Many experts say one way to bring down Covid-19 deaths is through herd immunity. Governments have therefore ramped up vaccination campaigns after a slow start but they are still falling short.

Thailand, which inoculated about 3 million people or slightly more than 4 per cent of its population, was heavily criticised for its original vaccination strategy, which relied largely on locally produced AstraZeneca vaccines which were not due to come on stream until June.

In the interim, it relied on smaller batches of Sinovac and imported AstraZeneca shots. On May 13, the Thai Food and Drug Administration (FDA) granted emergency authorisation for use of the Moderna vaccine, which would pave the way for private hospitals to offer the shots and speed up the pace of inoculation. It is also spacing out the second dose of the AstraZeneca vaccine to give more people the first dose . In an effort to speed up vaccinations, Thailand is allowing on-site registrations from June.

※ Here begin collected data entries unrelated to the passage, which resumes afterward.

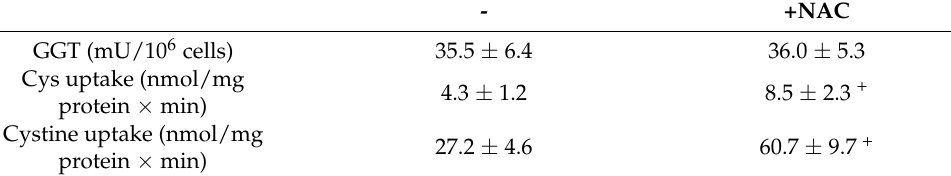
GGT Activity and Cyst(e)ine Uptake in B16-F10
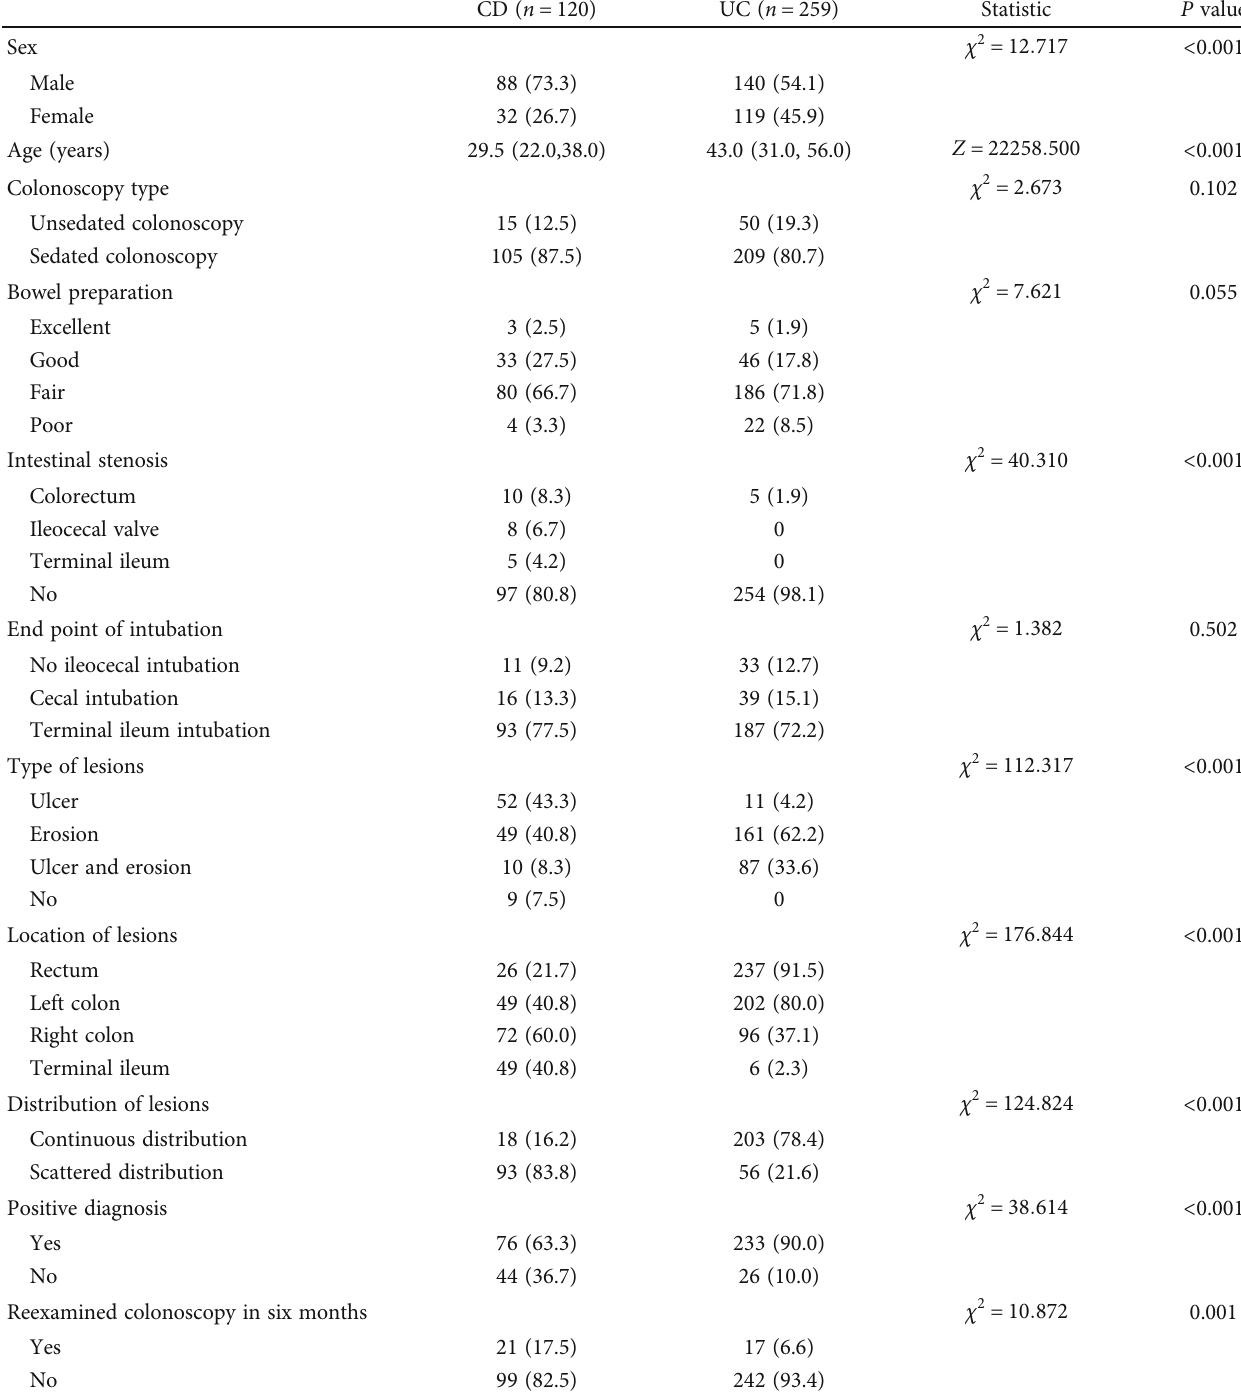
Table 1: Comparison between the baseline and colonoscopy data of patients with CD and those with UC. CD ( n = 120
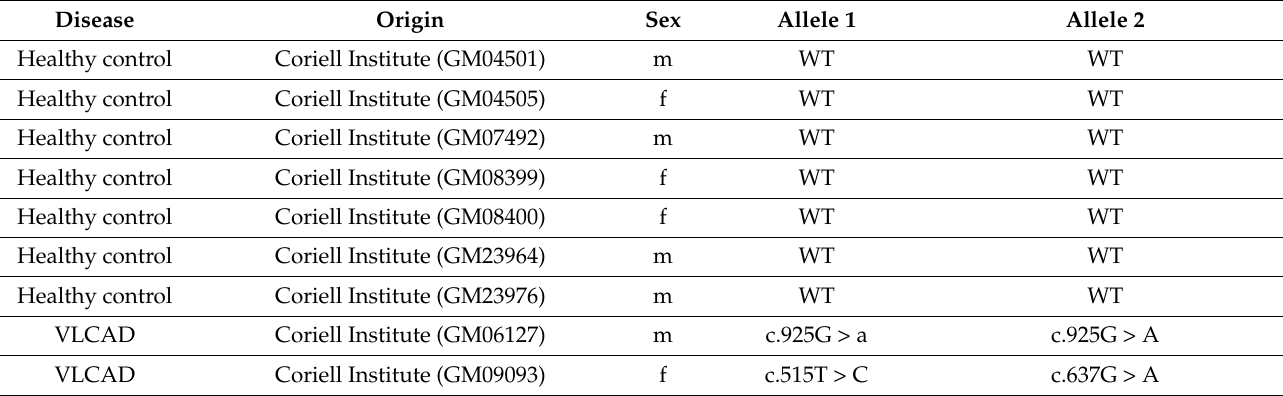
Table 3. Detailed information on the cell line used in this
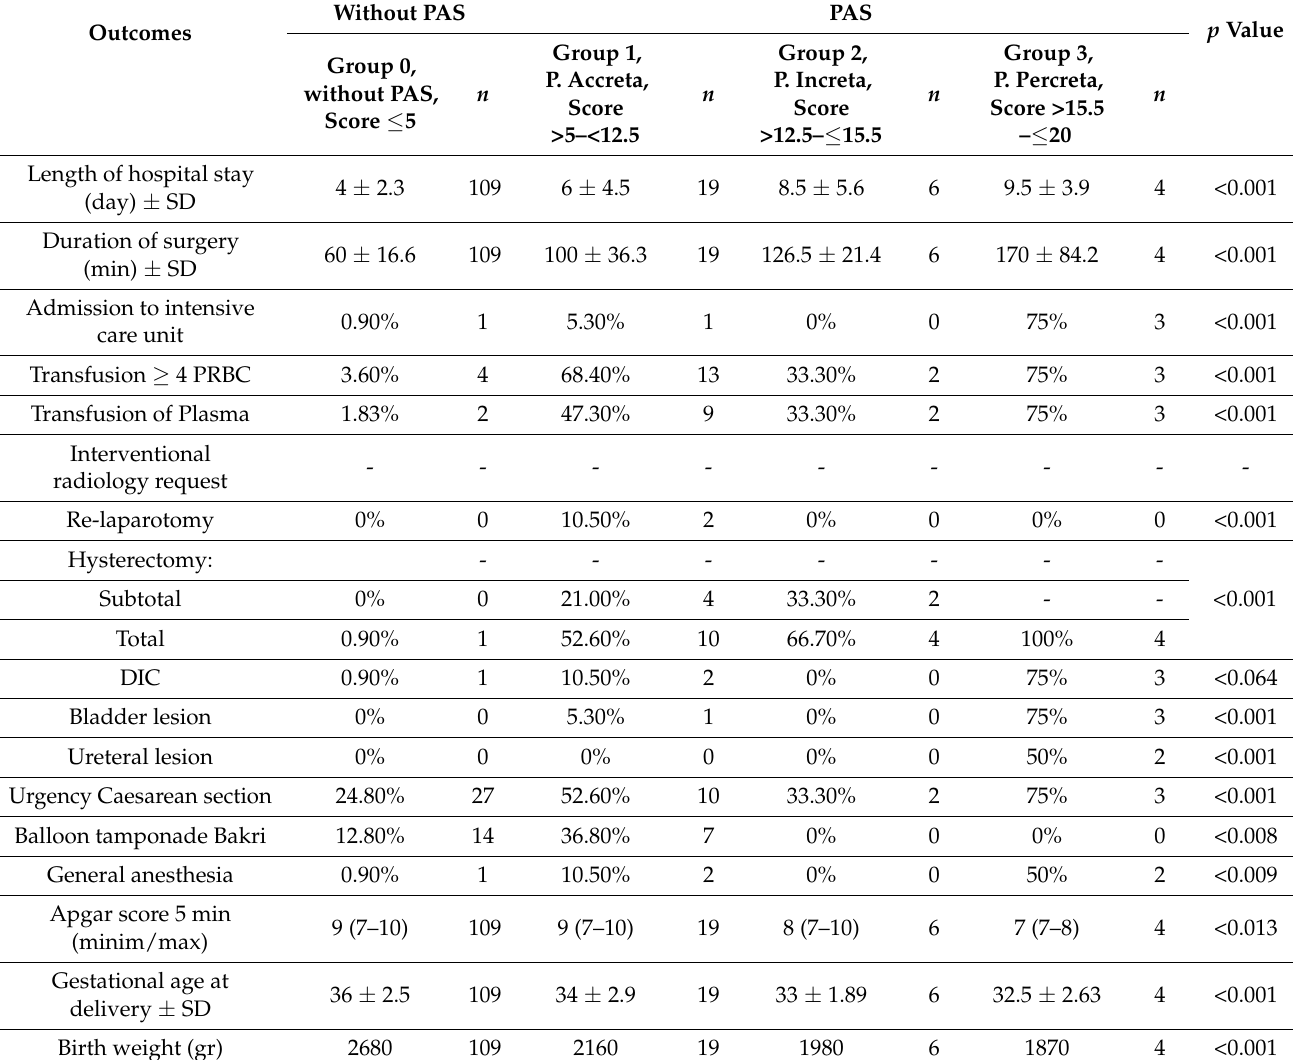
Table 5. Surgical and neonatal outcomes according to the score of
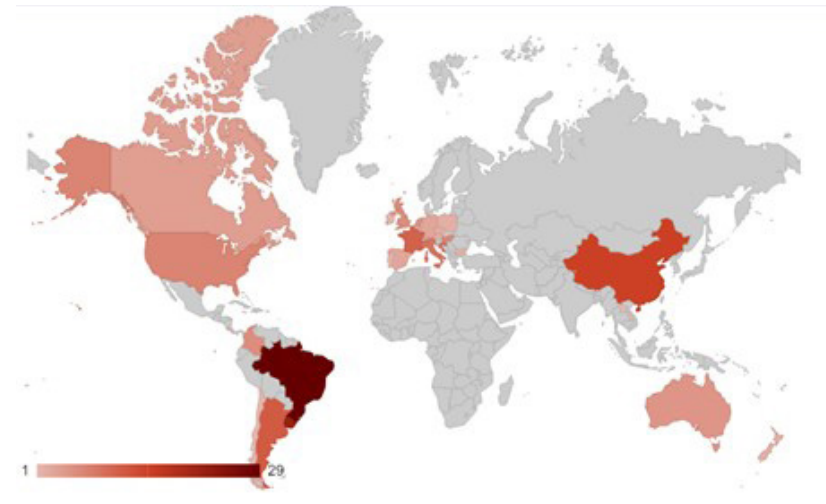
Figure 2. The distribution of the countries in the global scientific production between 2010 and 2018, referring to Kruk et al.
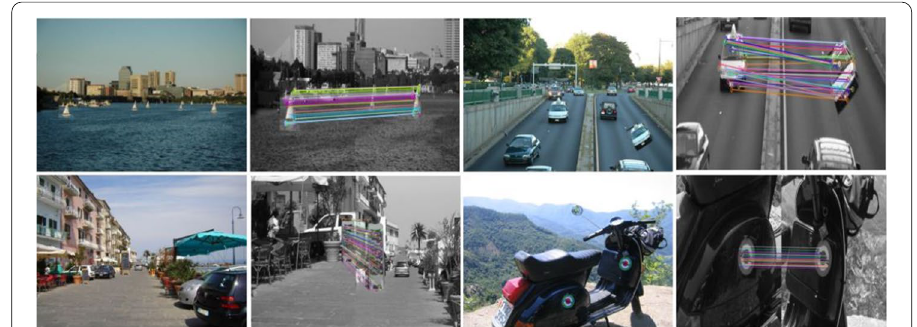
Fig. 14 The results of proposed method on FICC‑F220 and FICC‑F2000 dataset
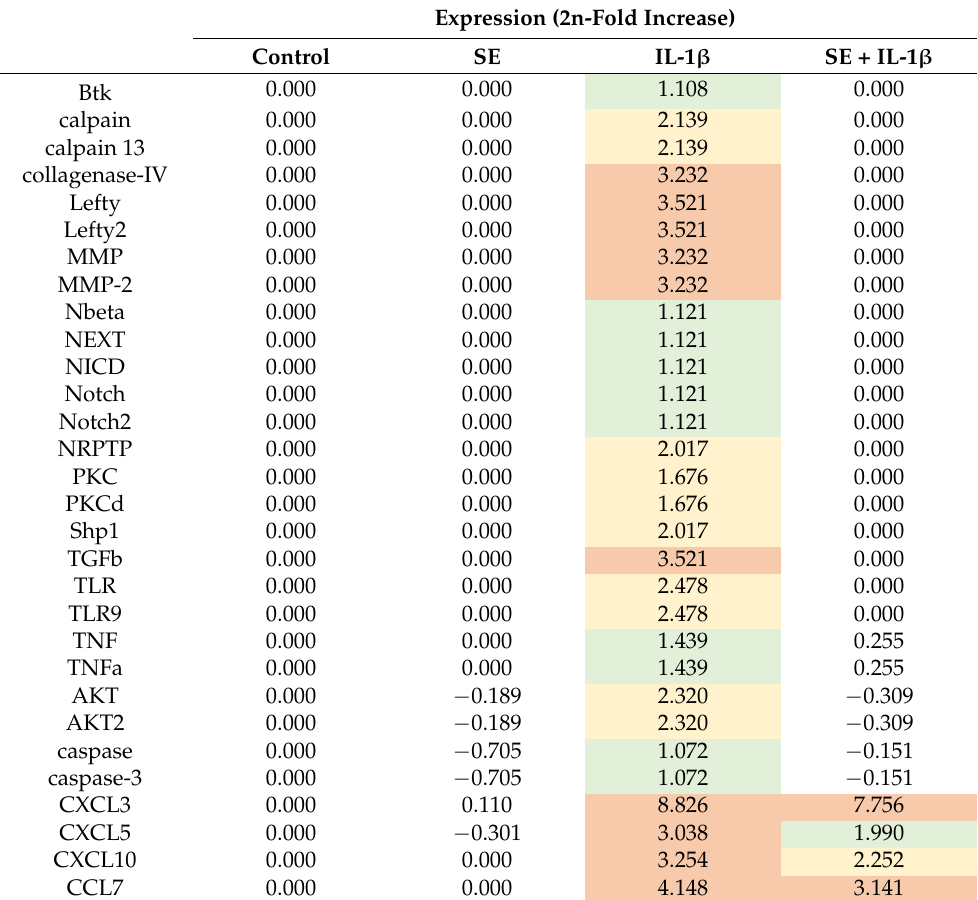
Table 2. Metabolites downregulated by IL-1 β and reversed by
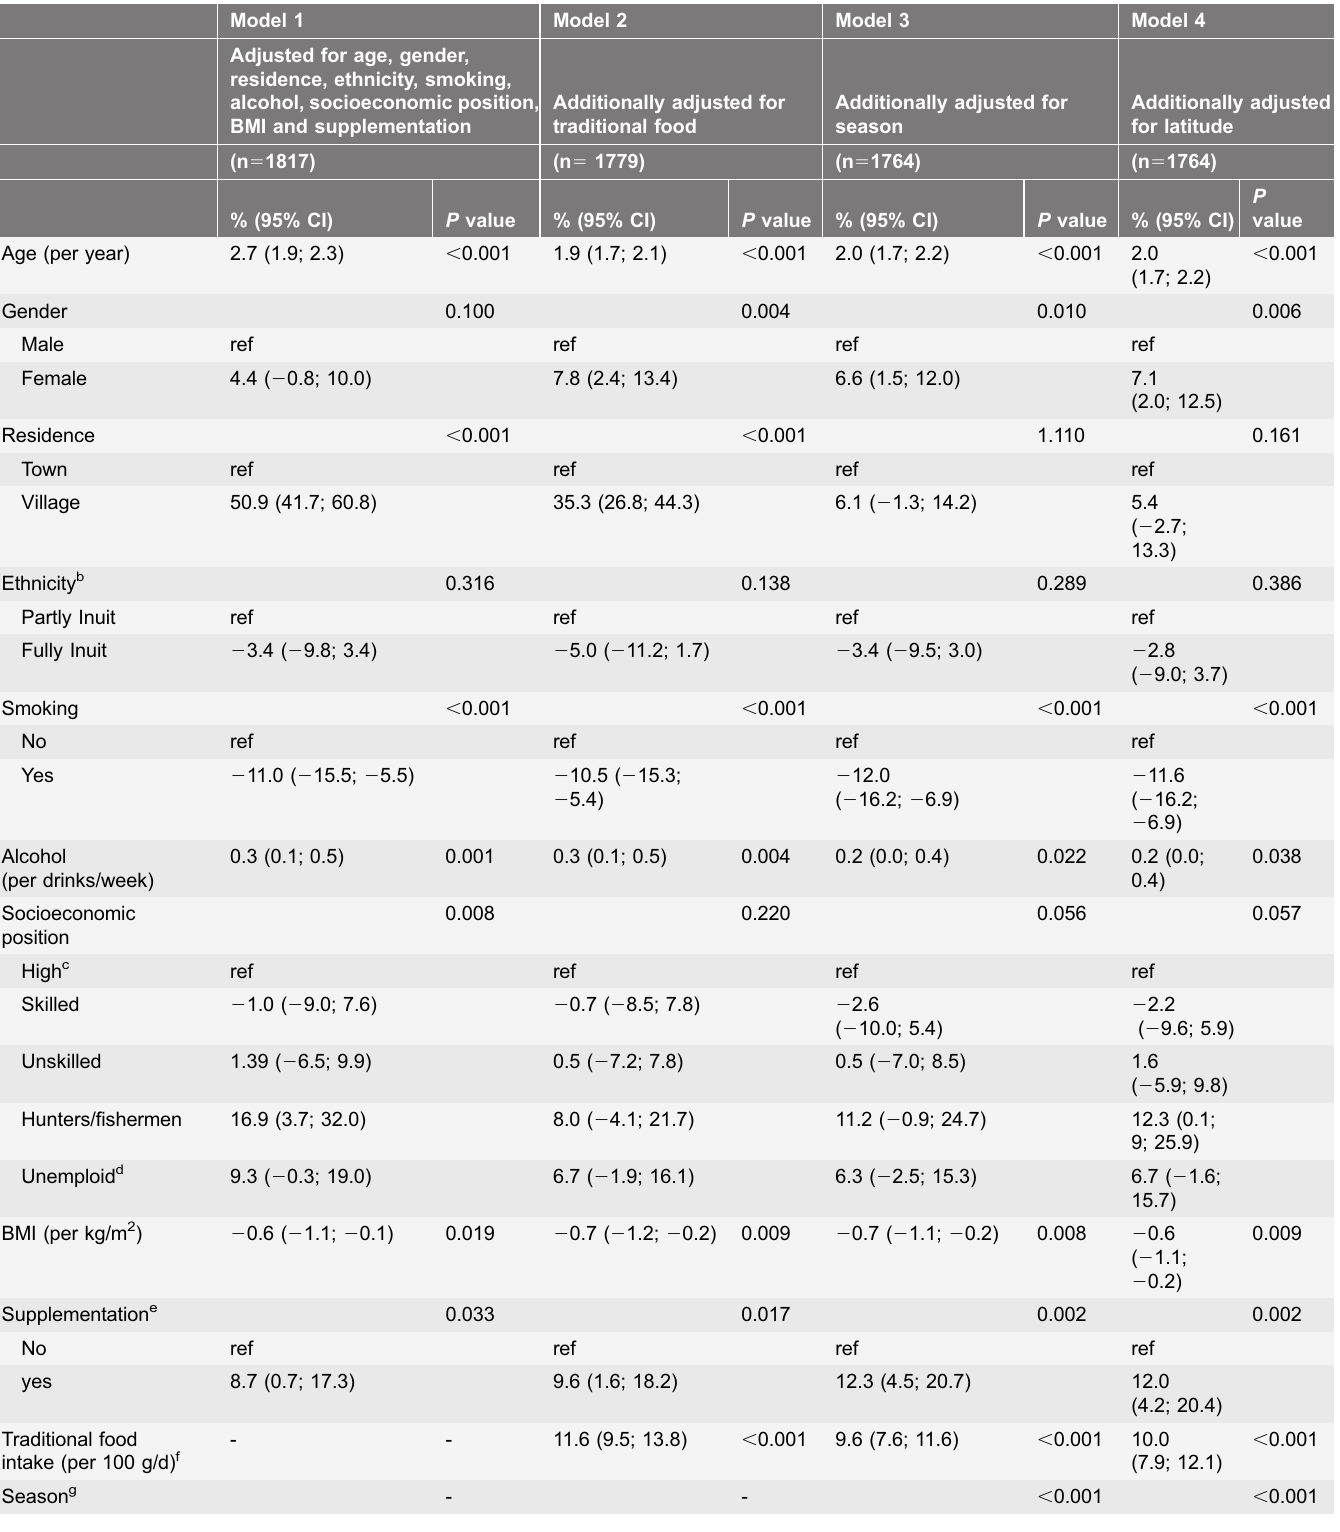
Table 3. Predictors of serum 25(OH)D3 (nmol/L) expressed as percentage change per defined unit change in the explanatory variable a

Malaysia has tripled the number of doses administered on a seven-day average compared to just a fortnight ago. Prime Minister Muhyiddin Yassin said on Sunday that 80 per cent of the population could be vaccinated before the end of the year.

Indonesia and the Philippines, which make up more than half of South-east Asia's 655 million-strong population, have inoculated only about 5 per cent and 2 per cent of their population respectively, according to ourworldindata.org and SDG-Tracker, a joint effort between the University of Oxford and non-profit organisation Global Change Data Lab.

The best bet, for now, is still for wealthy nations to delay vaccinating their young and healthy and donate their unused doses to developing countries.

The European Union has pledged to donate 100 million doses, either bilaterally or through the Covax facility - a UN-backed programme for distributing Covid-19 vaccines to low and middle income countries.

President Joe Biden said last week the United States would donate 20 million Pfizer/BioNTech, Moderna and Johnson & Johnson vaccine doses on top of the 60 million AstraZeneca doses it has already planned to give away.

As inoculation proceeds in earnest, some companies and universities in Vietnam and Thailand have started conducting clinical trials on homegrown vaccines. But they have largely hit a brickwall trying to get a manufacturer who could take their orders against the backdrop of tight production schedules currently.

It will take some time before South-east Asia can achieve herd immunity. An Economist Intelligence Unit forecast released in April showed that countries in the region will not do so until at least the end of 2022.

If anything has been learned from past pandemics, it is that a virus evolves and the second wave tends to be deadlier than the first. South Asia is unfortunately bearing the brunt of the second wave at the moment. Given its porous borders and the high movement of people, South-east Asia may have to brace itself for the same scenario if countries do not get their acts together.

"The first wave was controlled very well across Asia... But what we see now is a huge surge of patients in South Asia - many more patients need hospitalisation and the hospitals are getting full. That should be a stark reminder to South-east Asian countries that we must double our efforts in containing the pandemic right now," says Dr Abhishek of the IFRC, who has been involved in the distribution of aid and Covid-19 testing across South-east Asia, as well as engagement works in communities to battle the pandemic.

"If we wait too long, we might see a situation like in Nepal or India."